Coalition files federal suit alleging new tank-car safety rule lacking
On May 1, the DOT unveiled its final tank-car safety rule, and a week later, a train hauling crude oil burst into flames near Heimdal, North Dakota.
Research revealed that under current standards, the cars involved in the incident would not have been retired, nor retorfitted, for another five to eight years and would have continued carrying crude oil.
On the heels of the North Dakota explosion, the conservation coalition Earthjustice filed the lawsuit in federal court, challenging the new rule on behalf of ForestEthics, Sierra Club, Waterkeeper Alliance, Washington Environmental Council, Friends of the Columbia Gorge, Spokane Riverkeeper, and the Center for Biological Diversity.
“The Department of Transportation’s weak oil-train standard just blew up in its face on the plains of North Dakota,” Patti Goldman, an Earthjustice attorney, said. “Pleas from the public, reinforced by the National Transportation Safety Board, to stop hauling explosive crude in these tank cars have fallen on deaf ears, leaving people across the country vulnerable to catastrophic accidents.”
The new rule fails to protect people and communities in several major ways, Goldman said. Unsafe practices the suit alleges include keeping hazardous cars on the tracks for up to a decade, poor public-notification requirements, inadequate shells on retrofit cars and unacceptable speed limits.

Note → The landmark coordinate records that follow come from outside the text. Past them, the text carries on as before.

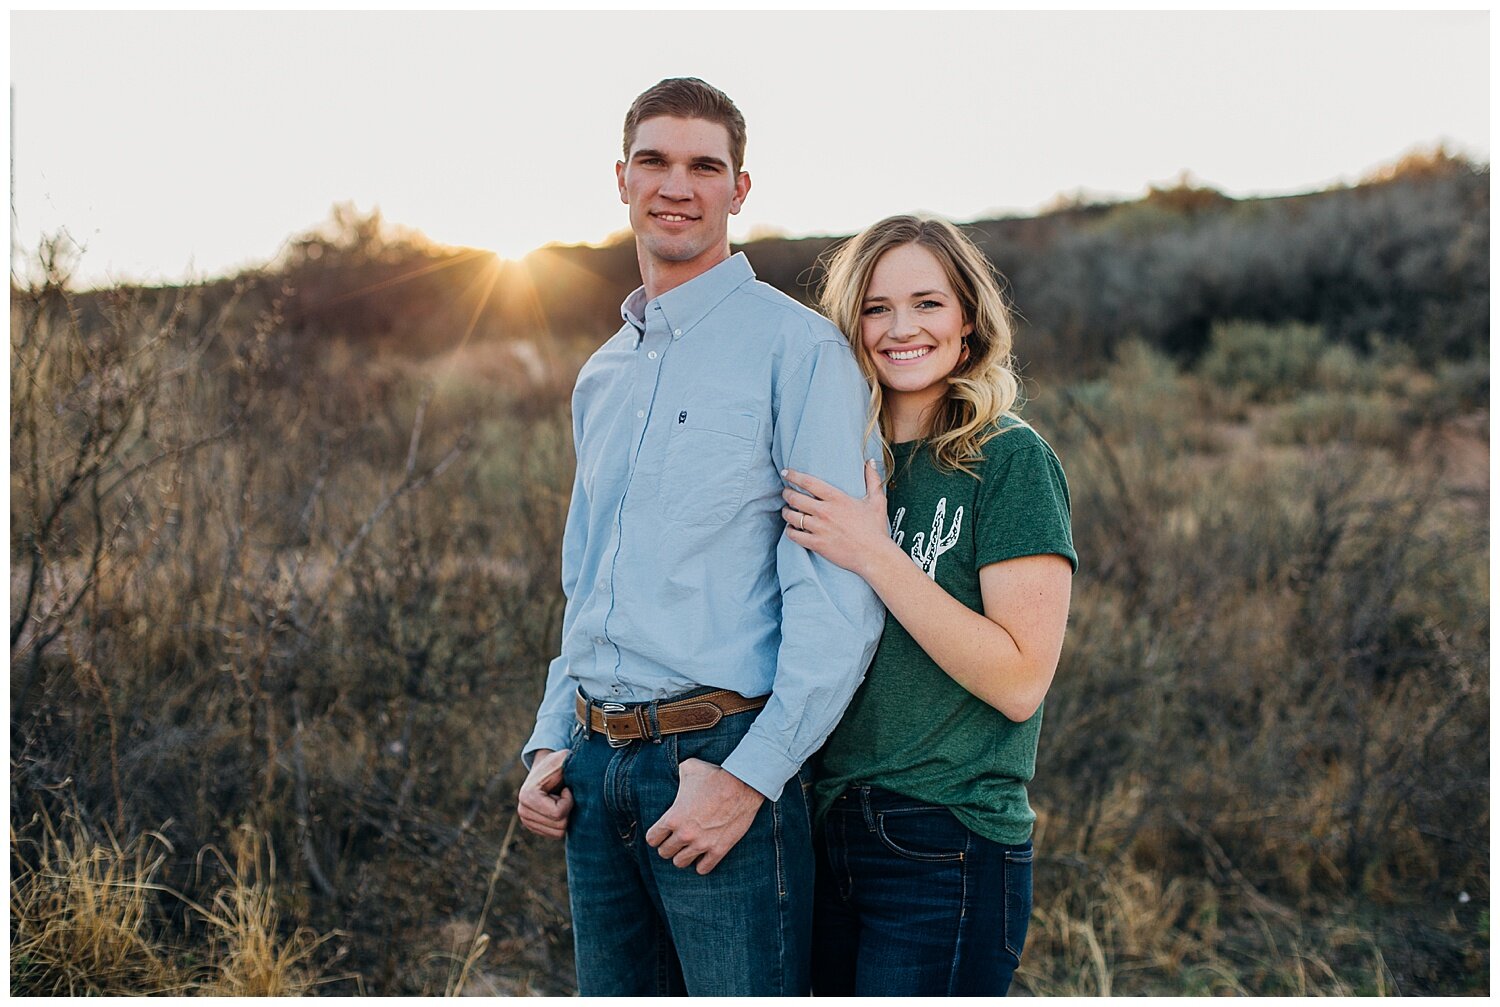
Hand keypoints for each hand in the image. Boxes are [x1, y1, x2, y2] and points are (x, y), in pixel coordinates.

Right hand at [517, 748, 572, 839]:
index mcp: (527, 796)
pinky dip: (562, 822)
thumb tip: (579, 761)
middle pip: (559, 826)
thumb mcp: (563, 759)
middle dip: (568, 810)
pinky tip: (558, 808)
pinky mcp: (533, 827)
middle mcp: (523, 811)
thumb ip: (569, 760)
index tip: (566, 788)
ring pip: (558, 833)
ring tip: (559, 801)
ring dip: (565, 816)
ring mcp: (526, 821)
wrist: (547, 770)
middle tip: (562, 795)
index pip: (558, 814)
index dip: (569, 801)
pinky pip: (555, 835)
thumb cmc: (558, 764)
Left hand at [645, 758, 763, 874]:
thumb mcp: (689, 768)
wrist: (743, 784)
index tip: (662, 832)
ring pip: (681, 863)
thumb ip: (677, 775)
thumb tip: (674, 772)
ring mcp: (702, 844)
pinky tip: (703, 856)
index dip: (656, 836)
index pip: (652, 839)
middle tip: (675, 840)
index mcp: (673, 818)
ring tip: (688, 848)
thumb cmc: (715, 775)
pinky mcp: (719, 849)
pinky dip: (701, 864)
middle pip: (665, 853)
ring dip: (682, 856)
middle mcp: (684, 834)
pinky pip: (703, 868)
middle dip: (668, 846)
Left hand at [782, 460, 893, 575]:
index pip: (809, 482)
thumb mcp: (877, 501)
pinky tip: (791, 528)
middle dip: (787, 494)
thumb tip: (870, 461)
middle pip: (795, 498)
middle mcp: (825, 512)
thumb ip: (872, 479)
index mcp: (837, 499)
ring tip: (787, 510)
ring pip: (792, 516)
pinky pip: (794, 535)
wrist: (874, 555)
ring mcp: (819, 528)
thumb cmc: (875, 529)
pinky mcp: (816, 544)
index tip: (786, 472)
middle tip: (786, 493)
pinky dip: (789, 530)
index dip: (794, 476)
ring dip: (786, 512)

“The Department of Transportation got it wrong with its so-called safety regulations for oil tank cars," Lena Moffitt, director of Sierra Club’s Dirty Fuels Campaign, said. "Until meaningful safety benefits are put in place, communities across the country should not be exposed to volatile crude trains.”
Todd Paglia, ForestEthics' executive director, agreed.
“We’re suing the administration because these rules won’t protect the 25 million Americans living in the oil-train blast zone,” he said.
In the past, DOT-111 tank cars were found to be prone to puncture on impact, spilling oil and often triggering destructive fires and explosions. The National Transportation Safety Board has made official recommendations to stop shipping crude oil in these hazardous tank cars, but the federal regulators have not responded.
Estimates by ForestEthics indicate that 25 million Americans live in dangerous blast zones along the nation’s rail lines.